From Project #2, we get the clustering result which show some places that people usually visit. In Project #3, we map these coordinates into OpenStreetMap(OSM) using HeatMap from folium. The heat map could better represent the popularity of these places and we could know which places people prefer to go in Amman from the heat map.
We also get sentimental analysis result in the previous project. In visualization, we use different makers to represent different sentiment. We use the Marker of folium, which includes the location of tweets, 'pop up' information and icon. The red marker with "thumbs-up" suggests that this tweet is positive; the blue marker with "thumbs-down" indicates that this tweet is negative; and the orange marker means that this tweet is neutral. The text of each tweet could be viewd by simply clicking the marker.
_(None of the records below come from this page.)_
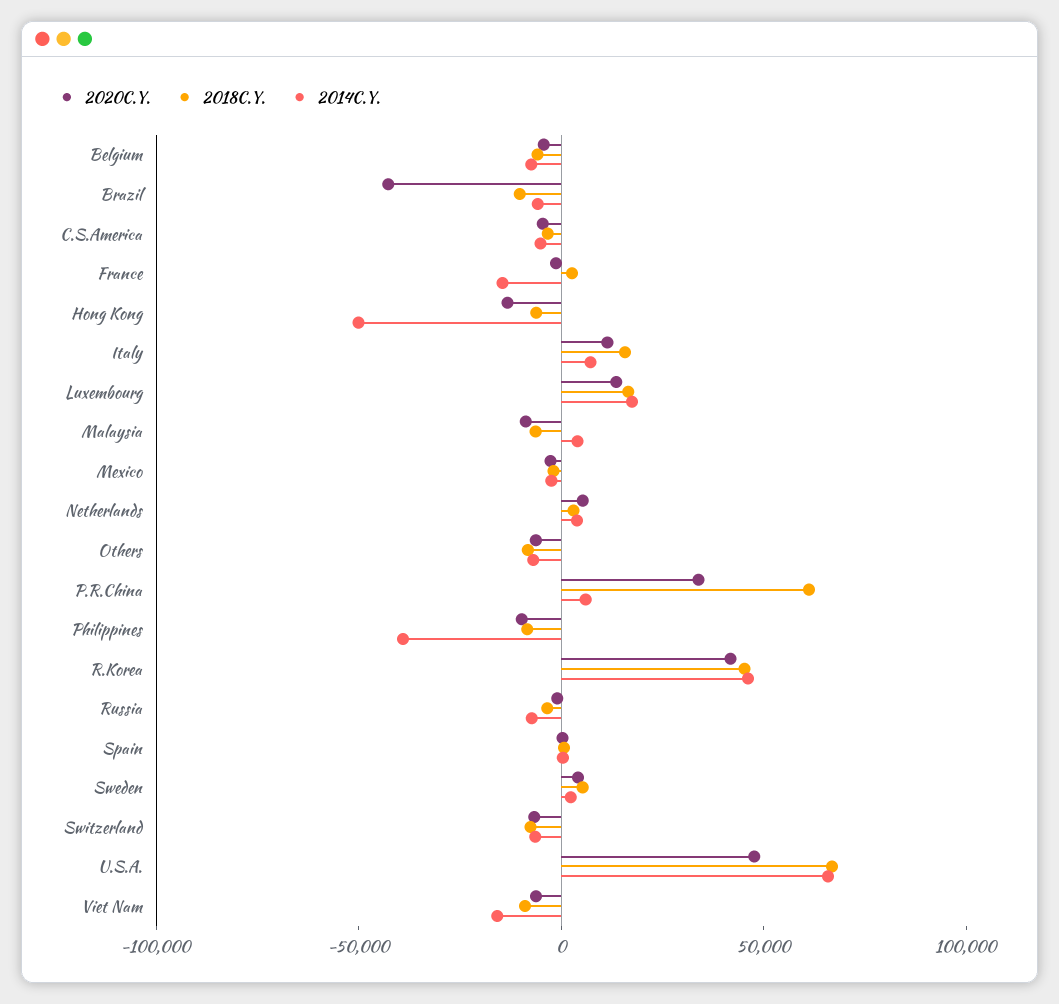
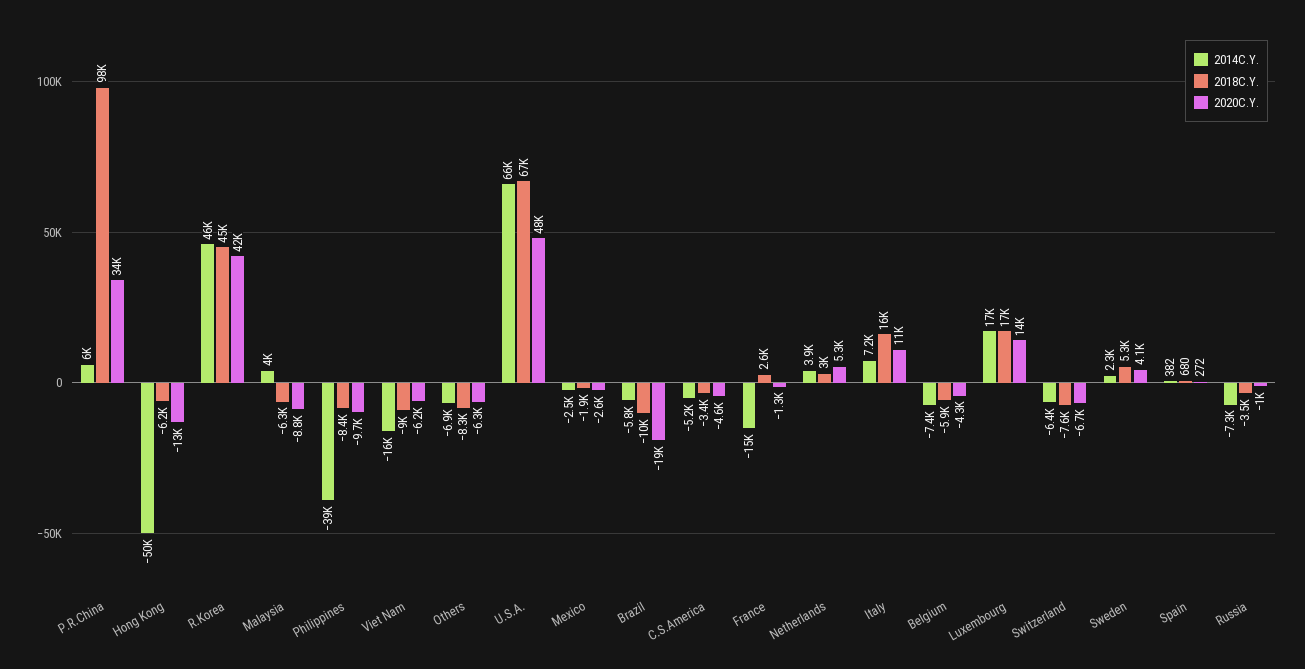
  {
    "2020C.Y.": {
      "Belgium": -4300,
-     "Brazil": -40000,
+     "Brazil": -19000,
      "C.S.America": -4600,
      "France": -1300,
      "Hong Kong": -13000,
      "Italy": 11000,
      "Luxembourg": 14000,
      "Malaysia": -8800,
      "Mexico": -2600,
      "Netherlands": 5300,
      "Others": -6300,
      "P.R.China": 34000,
      "Philippines": -9700,
      "R.Korea": 42000,
      "Russia": -1000,
      "Spain": 272,
      "Sweden": 4100,
      "Switzerland": -6700,
      "U.S.A.": 48000,
      "Viet Nam": -6200
    },
    "2018C.Y.": {
      "Belgium": -5900,
      "Brazil": -10000,
      "C.S.America": -3400,
      "France": 2600,
      "Hong Kong": -6200,
      "Italy": 16000,
      "Luxembourg": 17000,
      "Malaysia": -6300,
      "Mexico": -1900,
      "Netherlands": 3000,
      "Others": -8300,
-     "P.R.China": 60000,
+     "P.R.China": 98000,
      "Philippines": -8400,
      "R.Korea": 45000,
      "Russia": -3500,
      "Spain": 680,
      "Sweden": 5300,
      "Switzerland": -7600,
      "U.S.A.": 67000,
      "Viet Nam": -9000
    },
    "2014C.Y.": {
      "Belgium": -7400,
      "Brazil": -5800,
      "C.S.America": -5200,
      "France": -15000,
      "Hong Kong": -50000,
      "Italy": 7200,
      "Luxembourg": 17000,
      "Malaysia": 4000,
      "Mexico": -2500,
      "Netherlands": 3900,
      "Others": -6900,
      "P.R.China": 6000,
      "Philippines": -39000,
      "R.Korea": 46000,
      "Russia": -7300,
      "Spain": 382,
      "Sweden": 2300,
      "Switzerland": -6400,
      "U.S.A.": 66000,
      "Viet Nam": -16000
    }
  }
We combine two visualizations into one HTML file in order to better show the relation between these results. We add different layers that viewers could choose which results they want to check. By achieving this, we use the feature group of the folium and add related data to each layer. There are four layers: positive, negative, neutral, heat map in our final visualization web page.
In the poster session, we discuss our final result with Prof. Anderson. From the heat map, we could find that people who live in West Amman go outside more often than people who live in East Amman. This is identical with the economic condition of Amman since people in West Amman is wealthier than East Amman. Also, we could see that a new shopping mall in West Amman is the place that people often visit.
Since in Project #1 we set a larger radius, we also get tweets from Israel although it is not part of our aim. We could draw a conclusion that people in Israel is happier than people in Amman. Also, people in West Amman is happier than people in East Amman, which is also identical with the economic condition.
The project is based on a dataset of 29,000+ tweets from near Amman area of a seven-day period. If we could continue to work on this project, we might use a premium Twitter account to get more data from this area with more tweets and longer time period. We believe we can get more useful and precise information with the larger dataset.